» Task description
Among the records below, find the lines containing "Coupe" and state only how many there are.

Dataset entries:
=== Begin Enclosure ===

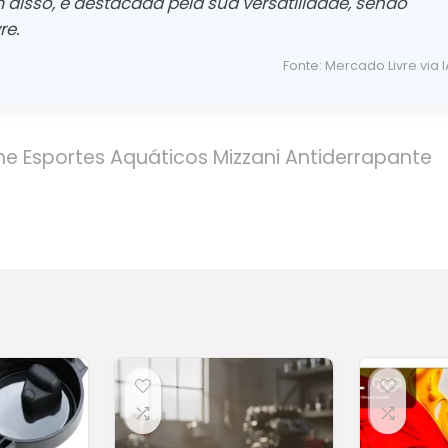
 disso, é destacada pela sua versatilidade, sendo
re.
Fonte: Mercado Livre via I
e Esportes Aquáticos Mizzani Antiderrapante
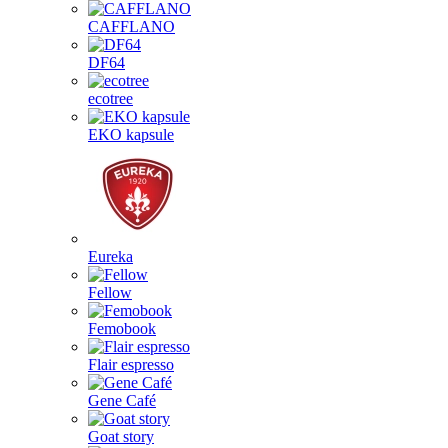
CAFFLANO
DF64
ecotree
EKO kapsule
Eureka
Fellow
Femobook
Flair espresso
Gene Café
Goat story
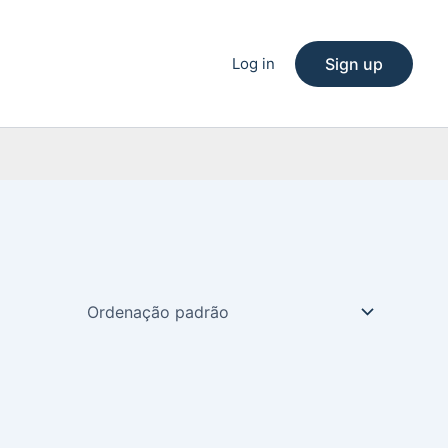
Log in
Sign up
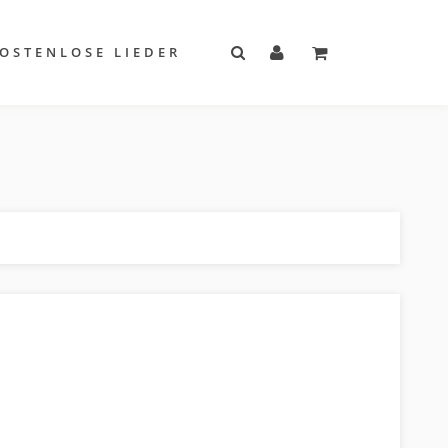
OSTENLOSE LIEDER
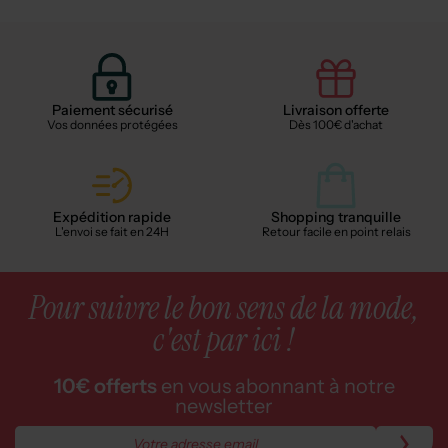
Paiement sécurisé
Livraison offerte
Vos données protégées
Dès 100€ d'achat
Expédition rapide
Shopping tranquille
L'envoi se fait en 24H
Retour facile en point relais
Pour suivre le bon sens de la mode,
c'est par ici !
10€ offerts
en vous abonnant à notre
newsletter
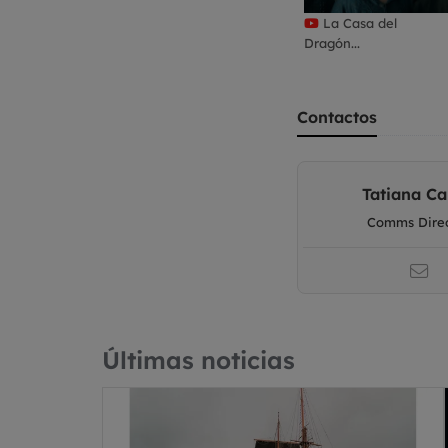
La Casa del
Dragón...
Contactos
Tatiana Ca
Comms Dire
Últimas noticias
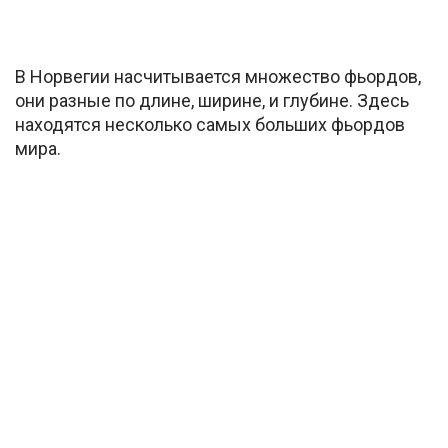
В Норвегии насчитывается множество фьордов,
они разные по длине, ширине, и глубине. Здесь
находятся несколько самых больших фьордов
мира.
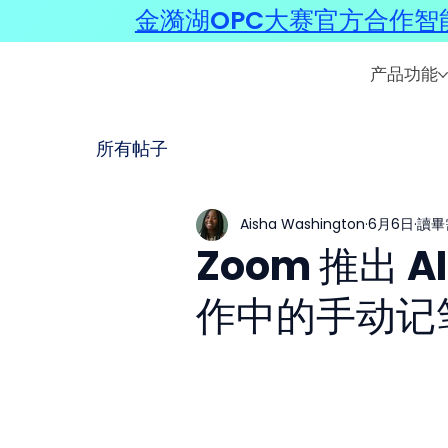
金漪湖OPC大赛官方合作智能
产品功能
所有帖子
Aisha Washington
6月6日
讀畢需
Zoom 推出 A
作中的手动记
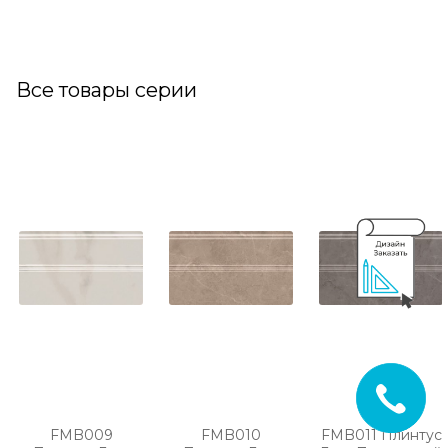
Все товары серии
FMB009
FMB010
FMB011 Плинтус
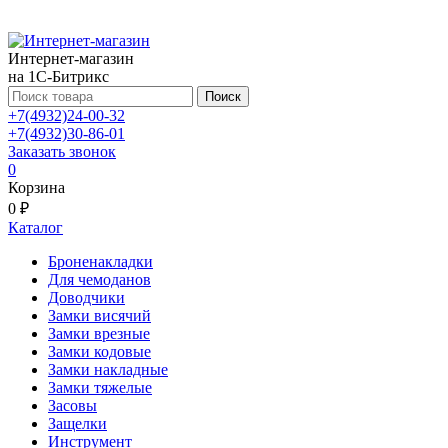
Интернет-магазин
на 1С-Битрикс
Поиск
+7(4932)24-00-32
+7(4932)30-86-01
Заказать звонок
0
Корзина
0 ₽
Каталог
Броненакладки
Для чемоданов
Доводчики
Замки висячий
Замки врезные
Замки кодовые
Замки накладные
Замки тяжелые
Засовы
Защелки
Инструмент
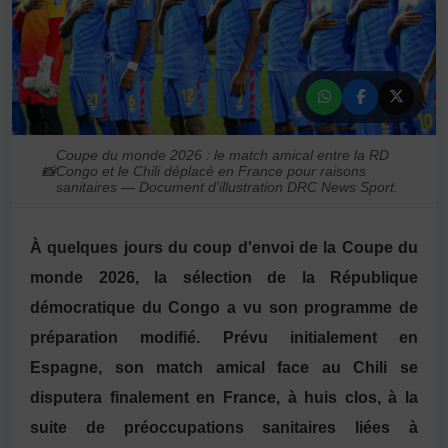
Coupe du monde 2026 : le match amical entre la RD
📸
Congo et le Chili déplacé en France pour raisons
sanitaires — Document d'illustration DRC News Sport.
À quelques jours du coup d'envoi de la Coupe du
monde 2026, la sélection de la
République
démocratique du Congo
a vu son programme de
préparation modifié. Prévu initialement en
Espagne, son match amical face au
Chili
se
disputera finalement en France, à huis clos, à la
suite de préoccupations sanitaires liées à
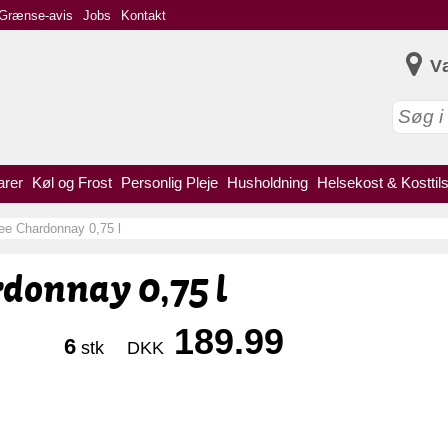
Grænse-avis
Jobs
Kontakt
V
arer
Køl og Frost
Personlig Pleje
Husholdning
Helsekost & Kosttil
ee Chardonnay 0,75 l
donnay 0,75 l
189.99
6
stk
DKK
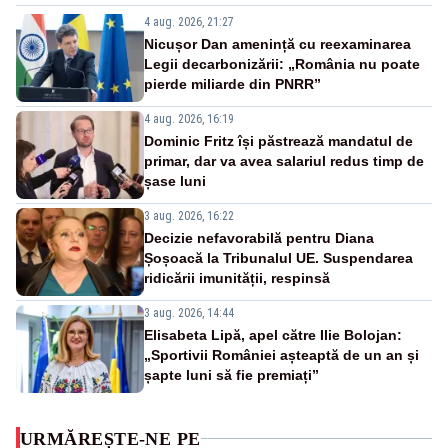
4 aug. 2026, 21:27
Nicușor Dan amenință cu reexaminarea
Legii decarbonizării: „România nu poate
pierde miliarde din PNRR”
4 aug. 2026, 16:19
Dominic Fritz își păstrează mandatul de
primar, dar va avea salariul redus timp de
șase luni
3 aug. 2026, 16:22
Decizie nefavorabilă pentru Diana
Șoșoacă la Tribunalul UE. Suspendarea
ridicării imunității, respinsă
3 aug. 2026, 14:44
Elisabeta Lipă, apel către Ilie Bolojan:
„Sportivii României așteaptă de un an și
șapte luni să fie premiați”
URMĂREȘTE-NE PE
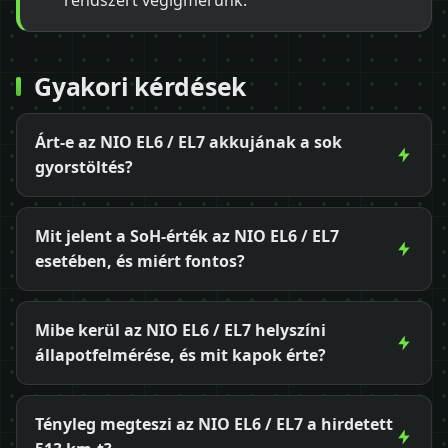
rendszert végigmérünk.
Gyakori kérdések
Árt-e az NIO EL6 / EL7 akkujának a sok
gyorstöltés?
Mit jelent a SoH-érték az NIO EL6 / EL7
esetében, és miért fontos?
Mibe kerül az NIO EL6 / EL7 helyszíni
állapotfelmérése, és mit kapok érte?
Tényleg megteszi az NIO EL6 / EL7 a hirdetett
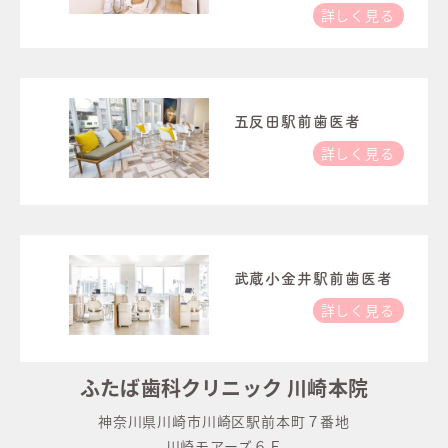
詳しく見る
五反田駅前歯医者
詳しく見る
武蔵小金井駅前歯医者
詳しく見る
ふたば歯科クリニック 川崎本院
神奈川県川崎市川崎区駅前本町７番地
川崎モアーズ６Ｆ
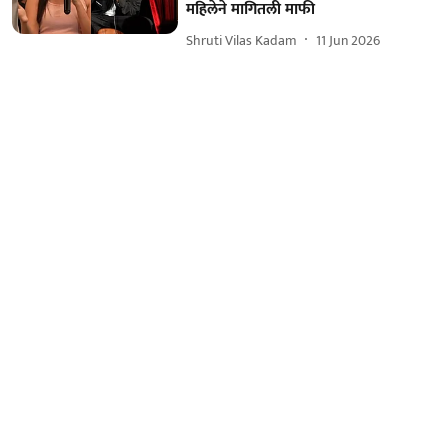
महिलेने मागितली माफी
Shruti Vilas Kadam
11 Jun 2026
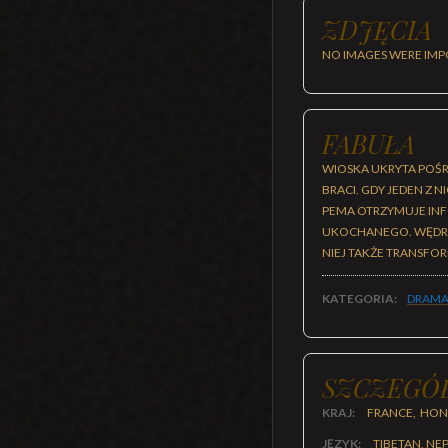
ZDJĘCIA
NO IMAGES WERE IMP
FABUŁA
WIOSKA UKRYTA POŚR
BRACI. GDY JEDEN Z N
PEMA OTRZYMUJE INF
UKOCHANEGO. WĘDRÓW
NIEJ TAKŻE TRANSFO
KATEGORIA:
DRAMA
SZCZEGÓ
KRAJ:
FRANCE, HONG
JĘZYK:
TIBETAN, NEP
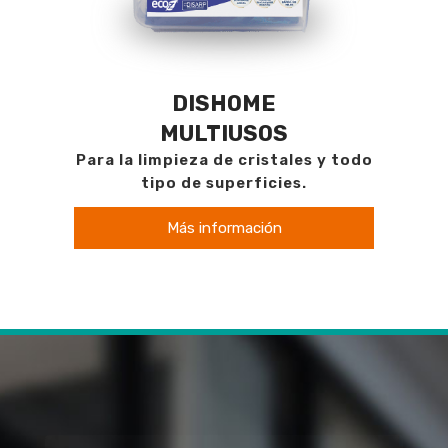
DISHOME
MULTIUSOS
Para la limpieza de cristales y todo
tipo de superficies.
Más información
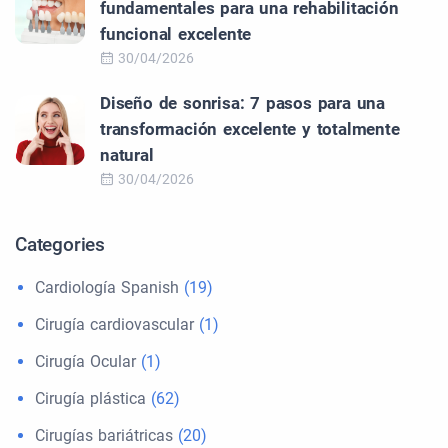
fundamentales para una rehabilitación
funcional excelente
30/04/2026
Diseño de sonrisa: 7 pasos para una
transformación excelente y totalmente
natural
30/04/2026
Categories
Cardiología Spanish
(19)
Cirugía cardiovascular
(1)
Cirugía Ocular
(1)
Cirugía plástica
(62)
Cirugías bariátricas
(20)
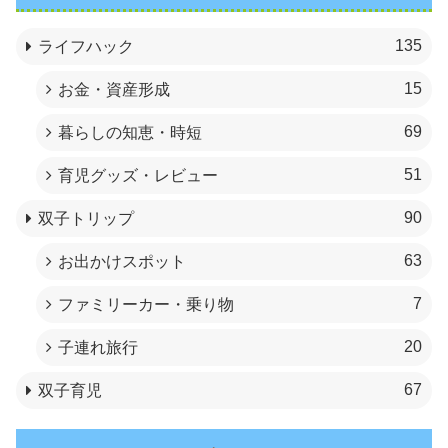
135
ライフハック
15
お金・資産形成
69
暮らしの知恵・時短
51
育児グッズ・レビュー
90
双子トリップ
63
お出かけスポット
7
ファミリーカー・乗り物
20
子連れ旅行
67
双子育児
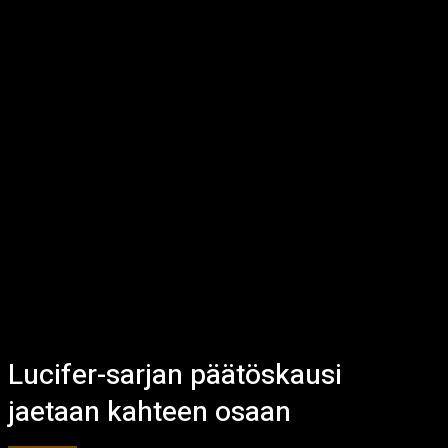
Lucifer-sarjan päätöskausi
jaetaan kahteen osaan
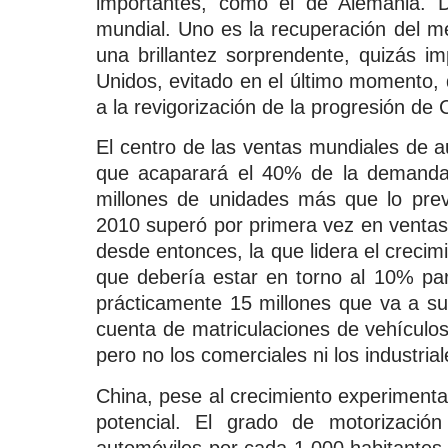
importantes, como el de Alemania. 
mundial. Uno es la recuperación del m
una brillantez sorprendente, quizás i
Unidos, evitado en el último momento, 
a la revigorización de la progresión de 
El centro de las ventas mundiales de au
que acaparará el 40% de la demanda 
millones de unidades más que lo pre
2010 superó por primera vez en ventas
desde entonces, la que lidera el creci
que debería estar en torno al 10% par
prácticamente 15 millones que va a su
cuenta de matriculaciones de vehículo
pero no los comerciales ni los industrial
China, pese al crecimiento experiment
potencial. El grado de motorizació
automóviles por cada 1.000 habitantes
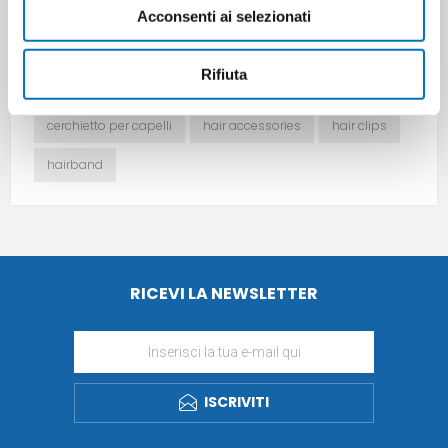
Acconsenti ai selezionati
ETICHETTA DEL PRODOTTO
children's accessories
accessori per bambini
Rifiuta
accessori per capelli
fermagli per capelli
cerchietto per capelli
hair accessories
hair clips
hairband
RICEVI LA NEWSLETTER
ISCRIVITI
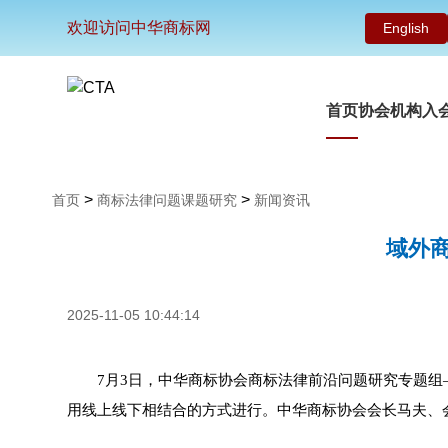
欢迎访问中华商标网
English
首页
协会机构
入
>
>
首页
商标法律问题课题研究
新闻资讯
域外
2025-11-05 10:44:14
7月3日，中华商标协会商标法律前沿问题研究专题组—
用线上线下相结合的方式进行。中华商标协会会长马夫、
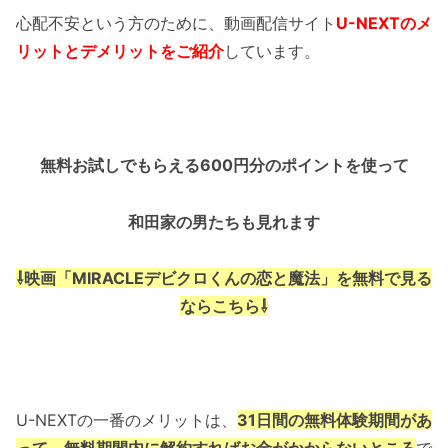
心配不安という方のために、動画配信サイト
U-NEXTの
メ
リットとデメリットをご紹介
しています。
無料お試しでもらえる600円分のポイントを使って
和田家の男たちも見れます
⇩映画「MIRACLEデビクロくんの恋と魔法」を無料で見る
ならこちら⇩
U-NEXTの一番のメリットは、
31日間の無料体験期間があ
って、無料期間内に解約すればお金がかからないところ
で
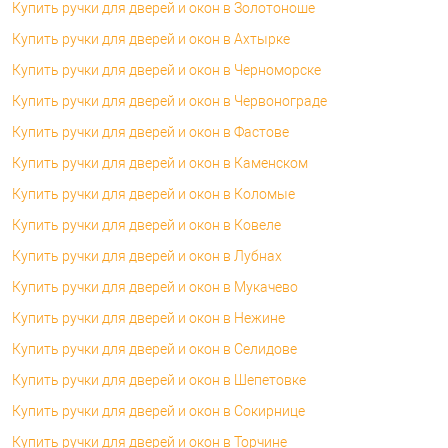
Купить ручки для дверей и окон в Золотоноше
Купить ручки для дверей и окон в Ахтырке
Купить ручки для дверей и окон в Черноморске
Купить ручки для дверей и окон в Червонограде
Купить ручки для дверей и окон в Фастове
Купить ручки для дверей и окон в Каменском
Купить ручки для дверей и окон в Коломые
Купить ручки для дверей и окон в Ковеле
Купить ручки для дверей и окон в Лубнах
Купить ручки для дверей и окон в Мукачево
Купить ручки для дверей и окон в Нежине
Купить ручки для дверей и окон в Селидове
Купить ручки для дверей и окон в Шепетовке
Купить ручки для дверей и окон в Сокирнице
Купить ручки для дверей и окон в Торчине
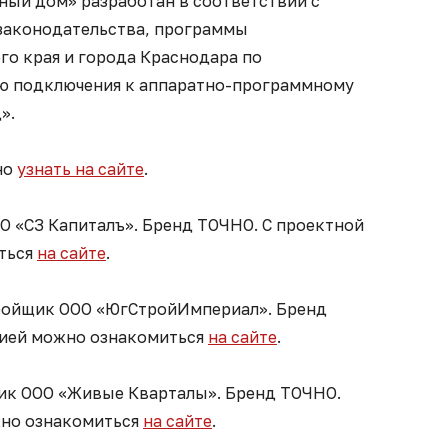
ный дом» разработан в соответствии с
законодательства, программы
о края и города Краснодара по
ю подключения к аппаратно-программному
».
но
узнать на сайте
.
О «СЗ Капиталъ». Бренд ТОЧНО. С проектной
ться
на сайте
.
ройщик ООО «ЮгСтройИмпериал». Бренд
цией можно ознакомиться
на сайте
.
ик ООО «Живые Кварталы». Бренд ТОЧНО.
жно ознакомиться
на сайте
.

=== End Enclosure ===

» Solution to the problem
2